Wieder Stille und Blicke. „Verändert? Wie ist das möglich?" Er hatte schon vieles gehört, aber eine geänderte Machtsignatur war ihm fremd. Vielleicht ein Verwandter? Ob es möglich ist, dass es ihr Kind ist? Sein Kind? Sie müsste jetzt knapp über 20 sein.. In Qui Gons Kopf rumorte es. Er spielte jedes mögliche Szenario durch und wurde abrupt von Meister Ki-Adi-Mundi unterbrochen - „Blutsverwandte haben zwar eine ähnliche Machtsignatur, jedoch nicht in diesen Ausmaßen wie sie Adi beschrieben hat." Sein mentaler Schild dürfte doch nicht so gut sein, wie er immer dachte. Stille. Qui Gon wusste nicht ob er erleichtert sein sollte oder nicht. Er musste auf jeden Fall darüber Meditieren. Hoffentlich half ihm das weiter.

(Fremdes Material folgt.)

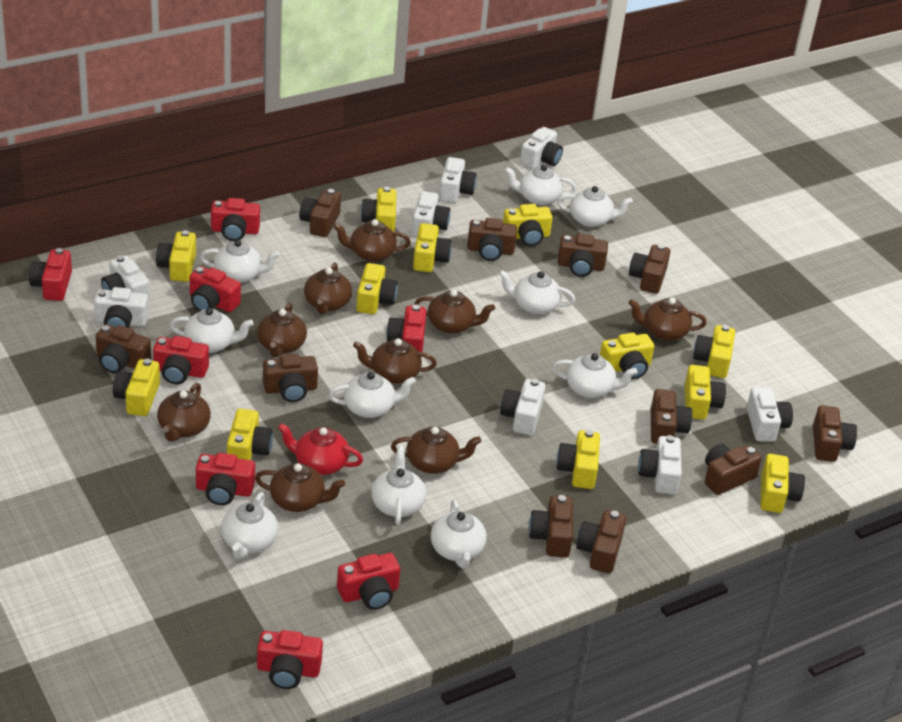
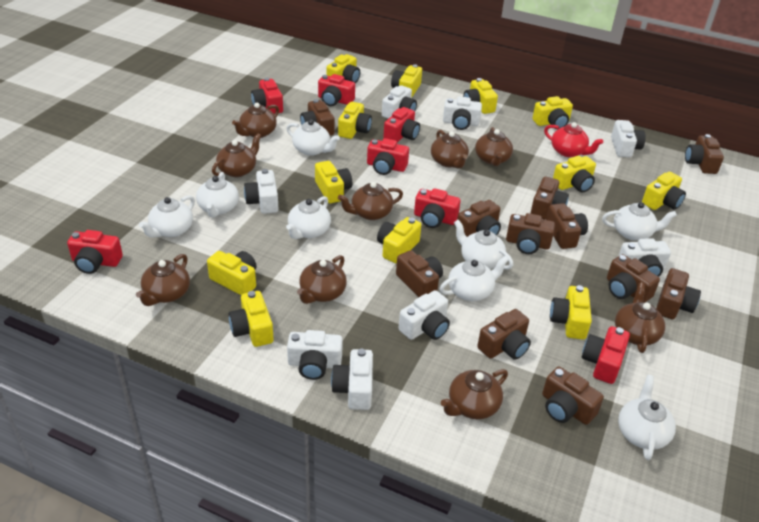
red camera: [29,248,72,301] [153,336,209,385] [190,266,241,312] [196,453,255,505] [211,198,260,241] [257,630,323,689] [337,553,400,610] [386,305,426,352] = 8 -> [67,230,123,274] [251,78,283,114] [318,74,355,106] [367,138,409,175] [383,107,420,142] [414,188,461,228] [582,326,630,384] = 7
white teapot: [170,308,254,353] [200,240,280,283] [221,492,278,559] [329,372,416,418] [371,446,426,525] [431,500,487,568] [499,270,575,315] [504,164,576,205] [552,353,637,398] [557,186,633,227] = 10 -> [139,195,195,238] [196,172,239,217] [286,196,331,239] [287,120,340,156] [440,256,509,301] [454,220,513,270] [602,202,677,240] [618,375,676,460] = 8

„Wir wissen, dass zumindest der Midi-Chlorianwert bei einem unveränderten Klon der selbe ist, wie bei seinem Original. Dennoch können minimale Abweichungen des Gencodes auftauchen, welche zu einer geringfügigen Änderung der Machtsignatur führen können." Klärte ihn Mace auf. Als Qui Gon kein Wort des Einwands fand, fuhr er fort. „Meister Gallia ist noch etwas aufgefallen, auch wenn die Machtsignatur annähernd ident war, so war die Aura stark verändert. Sie spürte ein hohes Maß an Zorn, Furcht und Macht."
Das konnte nicht sein. Sie war niemals zornig gewesen oder hatte sich vor etwas gefürchtet. Zugegeben, er konnte sich gut an einige Momente erinnern, in denen ihr Temperament mit ihr durchgegangen ist. Einige ist untertrieben, eher viele Momente. Die meisten Ausbrüche hatte er selbst verursacht, dennoch diese Wut nie von Dauer oder von großem Ausmaß. Meister Gallia hatte sich bestimmt geirrt, wahrscheinlich war sie von den ganzen Wookies auf dem Planeten so verwirrt, dass sie schon Geister sah.

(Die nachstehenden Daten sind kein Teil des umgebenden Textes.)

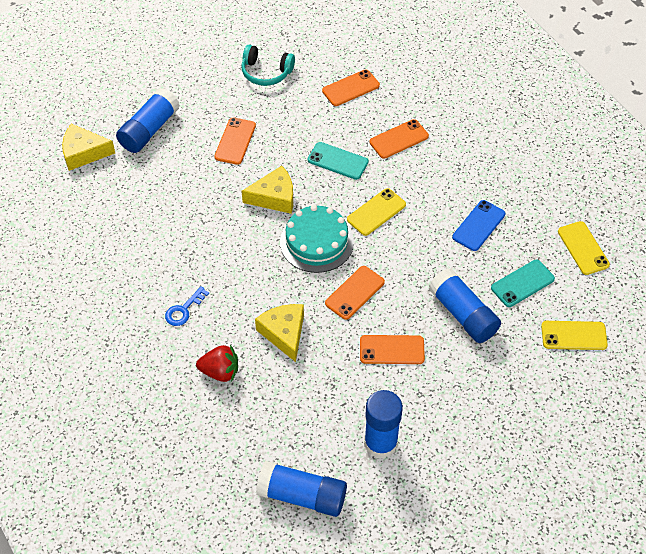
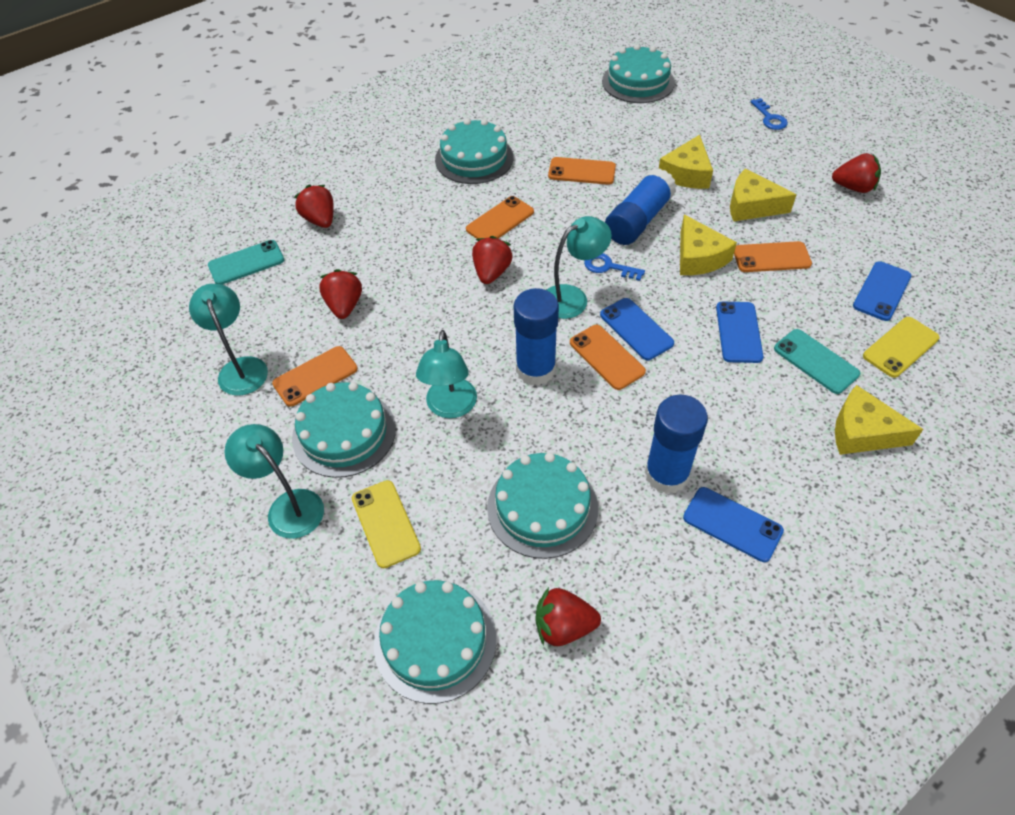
blue glue stick: [116,88,180,153] [256,461,347,517] [364,390,403,459] [429,269,501,343] = 4 -> [514,288,559,386] [605,168,677,245] [645,395,708,494] = 3
blue key: [165,286,209,326] = 1 -> [584,253,645,281] [750,98,788,130] = 2
blue phone: [452,200,506,251] = 1 -> [600,298,674,360] [683,487,784,562] [716,302,763,363] [853,261,912,321] = 4
red strawberry: [196,345,238,382] = 1 -> [294,185,334,228] [319,269,362,319] [472,236,513,284] [536,587,601,646] [832,153,881,193] = 5
turquoise cake: [280,205,354,273] = 1 -> [292,382,396,478] [374,580,496,704] [435,119,514,184] [487,452,598,559] [602,44,675,103] = 5
turquoise headphones: [241,45,295,86] = 1 -> none = 0
turquoise lamp: none = 0 -> [189,284,268,395] [224,424,324,539] [416,330,477,418] [547,216,612,319] = 4
yellow cheese: [62,124,115,171] [242,166,293,214] [255,304,304,362] = 3 -> [659,135,713,189] [680,215,737,275] [730,169,796,221] [835,385,923,455] = 4
yellow phone: [347,188,406,236] [541,321,608,350] [558,221,610,275] = 3 -> [352,480,421,568] [863,317,940,378] = 2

Er konnte nichts mehr sagen, und wollte auch nicht. Was sollte er schon sagen? Natürlich würde er sie suchen. Natürlich würde er alles dafür tun sie zu finden. „Morgen du und dein Padawan aufbrechen ihr werdet."
Ohne weitere Worte verabschiedete sich Qui Gon und machte sich auf den Weg in sein Quartier. Obi- Wan. An ihn hatte er gar nicht gedacht. Wie sollte er ihm das Erklären? Wie sollte er ihm erklären, was diese Mission für ihn bedeutet? Er war sein Meister und sollte ihm ein Vorbild sein, und nicht andauernd Regeln brechen. Eigentlich brach er diese eine Regel schon seit .. immer.

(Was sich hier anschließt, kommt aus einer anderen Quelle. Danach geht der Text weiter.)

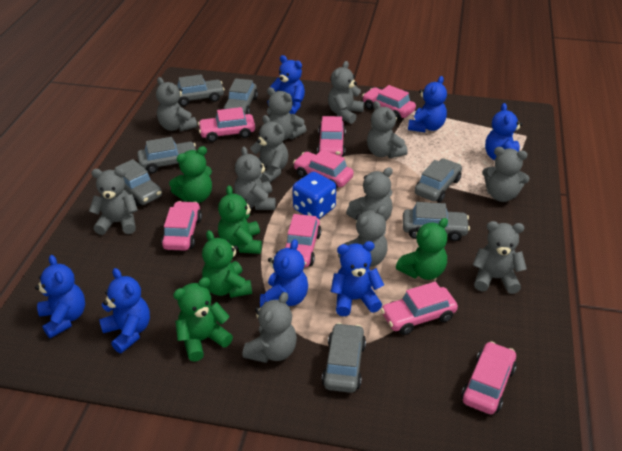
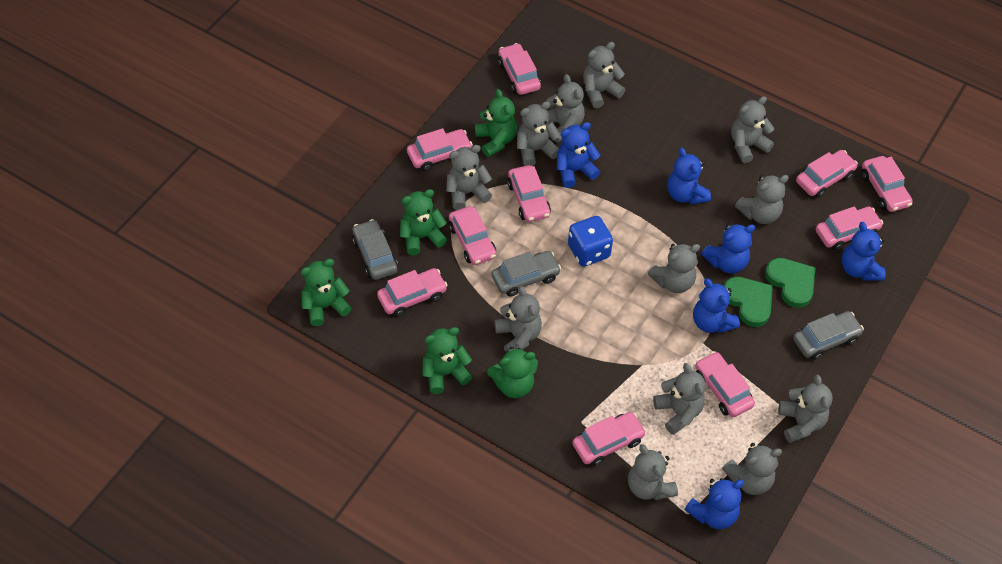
blue teddy bear: [35,255,85,338] [99,268,150,353] [260,239,308,308] [267,55,305,114] [331,241,384,316] [408,76,447,132] [485,103,523,160] = 7 -> [557,122,600,188] [667,148,711,205] [684,478,744,529] [693,278,740,333] [701,224,755,274] [842,222,886,281] = 6
green heart: none = 0 -> [724,277,773,327] [765,258,816,308] = 2
grey car: [114,159,162,206] [137,137,196,173] [176,74,225,106] [223,78,258,114] [322,323,366,393] [403,202,470,241] [415,158,462,202] = 7 -> [352,219,398,280] [491,251,561,297] [793,311,864,360] = 3
pink car: [161,201,202,251] [198,107,255,142] [285,214,321,267] [293,150,354,189] [317,116,346,157] [362,85,416,120] [381,282,458,335] [461,341,517,414] = 8 -> [377,268,448,317] [407,128,473,171] [449,206,496,265] [498,43,541,95] [507,165,551,222] [572,412,646,466] [695,351,755,417] [796,150,858,198] [816,206,883,250] [861,156,913,212] = 10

Seit dem er sie kannte liebte er sie und da er mit ihr aufgewachsen ist, war das sein gesamtes Leben lang. Er kannte nichts anderes, er würde nicht wissen, was er sonst ihr gegenüber fühlen. Der Kodex war ihm nun vollkommen gleich, wenn er sie tatsächlich finden würde, würde er wieder die Regeln brechen, dessen war er sich sicher.
Nun stand er vor der Tür. Er konnte dahinter Obi Wans Unruhe spüren. Der arme Junge wartete auf seinen Meister und ging nervös auf und ab, auch ihm waren die gemischten Gefühle der Ratsmitglieder am Morgen nicht verborgen geblieben. Doch weswegen? Hatte es etwas mit Meister Jinn zu tun? Warum war er noch nicht hier? Fragen über Fragen gingen ihm durch den Kopf als er sich zum dritten Mal auf die Meditationsmatte setzte. Schließlich ging die Tür auf und sein Meister kam hinein. Obi Wan sagte nichts und wartete darauf, dass sein Meister ihn über die Situation aufklärte. „Wir brechen morgen nach Kashyyyk zu Meister Gallia auf." Mit diesen knappen Worten zog sich Meister Jinn in sein Quartier zurück.